JOUW OPDRACHT: Hoe lang is volgens de prejudiciële vragen de termijn voor het indienen van een vordering tot schadevergoeding in artikel 211, onder c), van wet nr. 62/2011, en vanaf wanneer begint die te lopen?

____ TEKSTPASSAGE

Prejudiciële vragen:
1. Moeten artikel 9, lid 1, van richtlijn [2000/78] inzake de waarborg dat „eenieder die zich door niet-toepassing van het beginsel van gelijke behandeling benadeeld acht, toegang krijgt tot gerechtelijke [...] procedures” en artikel 47[, eerste alinea,] van het Handvest van de grondrechten van de Europese Unie, betreffende het „recht op een doeltreffende voorziening in rechte en op een onpartijdig gerecht”, aldus worden uitgelegd dat zij zich verzetten tegen een nationale regeling als in artikel 211, onder c), van de Legea dialogului social nr. 62/2011 (wet nr. 62/2011 inzake de sociale dialoog), waarin wordt bepaald dat de termijn van 3 jaar voor het indienen van een vordering tot schadevergoeding begint te lopen „vanaf de datum waarop de schade zich heeft voorgedaan”, ongeacht of verweerders kennis hadden van de schade (en de omvang ervan)?
2. Moeten de bepalingen in artikel 2, leden 1 en 2 en artikel 3, lid 1, onder c), laatste volzin, van richtlijn [2000/78] aldus worden uitgelegd dat zij zich verzetten tegen een nationale regeling als in artikel 1, lid 2 van de Legea-cadru nr. 330 din 5 noiembrie 2009 privind salarizarea unitară a personalului plătit din fonduri publice (kaderwet nr. 330/2009 betreffende uniforme salariëring van met overheidsmiddelen betaald personeel), zoals uitgelegd in arrest nr. 7/2019 van de Înaltă Curte de Casație și Justiție (hoogste rechterlijke instantie, Roemenië) tot beoordeling van een beroep in het belang der wet, bekendgemaakt in de Monitor Oficial al României (Roemeens staatsblad) nr. 343 van 6 mei 2019, wanneer verweerders geen voorziening in rechte hebben gehad om te verzoeken om salarisverhoging op het moment van toetreding tot de magistratuur na inwerkingtreding van wet [nr.] 330/2009, waarin uitdrukkelijk werd bepaald dat de salarissen uitsluitend in [deze] wet zijn bepaald en bepaald blijven, zodat er – onder andere op grond van leeftijd – salarisdiscriminatie bestaat ten opzichte van hun collega’s, omdat in feite enkel oudere magistraten die voor januari 2010 zijn benoemd (en die tussen 2006 en 2009 rechterlijke uitspraken hebben verkregen, waarvan het dictum in 2019 is uitgewerkt op grond van arrest nr. 7/2019 [van de Înaltă Curte de Casație și Justiție]), in december 2019 en januari 2020 over de periode 2010-2015 met terugwerkende kracht geld uitbetaald hebben gekregen (vergelijkbaar met de in casu gevorderde bedragen), terwijl verweerders in diezelfde periode ook rechter waren en in dezelfde omstandigheden en bij dezelfde instantie hetzelfde werk verrichtten?

________
____ GEGEVEN GEGEVENS

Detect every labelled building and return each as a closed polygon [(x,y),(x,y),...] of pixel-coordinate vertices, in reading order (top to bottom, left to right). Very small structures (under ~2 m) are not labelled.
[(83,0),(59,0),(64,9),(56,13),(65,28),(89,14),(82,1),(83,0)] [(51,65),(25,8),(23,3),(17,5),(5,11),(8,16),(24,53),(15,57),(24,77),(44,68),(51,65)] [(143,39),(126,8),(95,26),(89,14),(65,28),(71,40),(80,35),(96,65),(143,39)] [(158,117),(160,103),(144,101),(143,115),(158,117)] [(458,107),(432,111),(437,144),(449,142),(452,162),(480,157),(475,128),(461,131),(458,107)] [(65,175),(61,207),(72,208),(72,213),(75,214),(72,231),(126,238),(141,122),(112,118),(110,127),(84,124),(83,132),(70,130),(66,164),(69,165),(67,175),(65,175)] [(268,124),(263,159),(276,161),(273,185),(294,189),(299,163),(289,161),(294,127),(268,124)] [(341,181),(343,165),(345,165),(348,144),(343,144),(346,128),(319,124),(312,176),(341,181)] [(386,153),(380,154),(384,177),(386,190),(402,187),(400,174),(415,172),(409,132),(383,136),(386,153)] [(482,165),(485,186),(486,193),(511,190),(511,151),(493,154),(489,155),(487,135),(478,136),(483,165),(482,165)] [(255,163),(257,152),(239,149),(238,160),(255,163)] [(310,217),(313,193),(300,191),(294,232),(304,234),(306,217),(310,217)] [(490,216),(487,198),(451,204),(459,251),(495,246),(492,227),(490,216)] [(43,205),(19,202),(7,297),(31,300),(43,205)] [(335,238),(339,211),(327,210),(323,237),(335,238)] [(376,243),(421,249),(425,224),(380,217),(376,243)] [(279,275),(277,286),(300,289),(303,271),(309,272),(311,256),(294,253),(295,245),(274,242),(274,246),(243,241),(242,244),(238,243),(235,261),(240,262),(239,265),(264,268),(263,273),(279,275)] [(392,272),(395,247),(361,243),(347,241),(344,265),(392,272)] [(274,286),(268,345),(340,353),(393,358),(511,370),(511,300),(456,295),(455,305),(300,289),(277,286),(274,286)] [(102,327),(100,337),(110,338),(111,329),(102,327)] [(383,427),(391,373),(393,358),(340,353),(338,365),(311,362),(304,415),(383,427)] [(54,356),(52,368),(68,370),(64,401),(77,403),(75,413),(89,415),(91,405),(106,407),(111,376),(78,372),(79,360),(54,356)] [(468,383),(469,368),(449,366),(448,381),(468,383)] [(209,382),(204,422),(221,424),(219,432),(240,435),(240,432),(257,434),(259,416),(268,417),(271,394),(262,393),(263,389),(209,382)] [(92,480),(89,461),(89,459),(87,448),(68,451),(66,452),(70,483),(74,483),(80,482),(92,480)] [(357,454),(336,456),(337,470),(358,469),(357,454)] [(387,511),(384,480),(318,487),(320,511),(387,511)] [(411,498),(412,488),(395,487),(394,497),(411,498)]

________

ANTWOORD OP OPDRACHT: De termijn is 3 jaar en begint te lopen vanaf de datum waarop de schade zich heeft voorgedaan.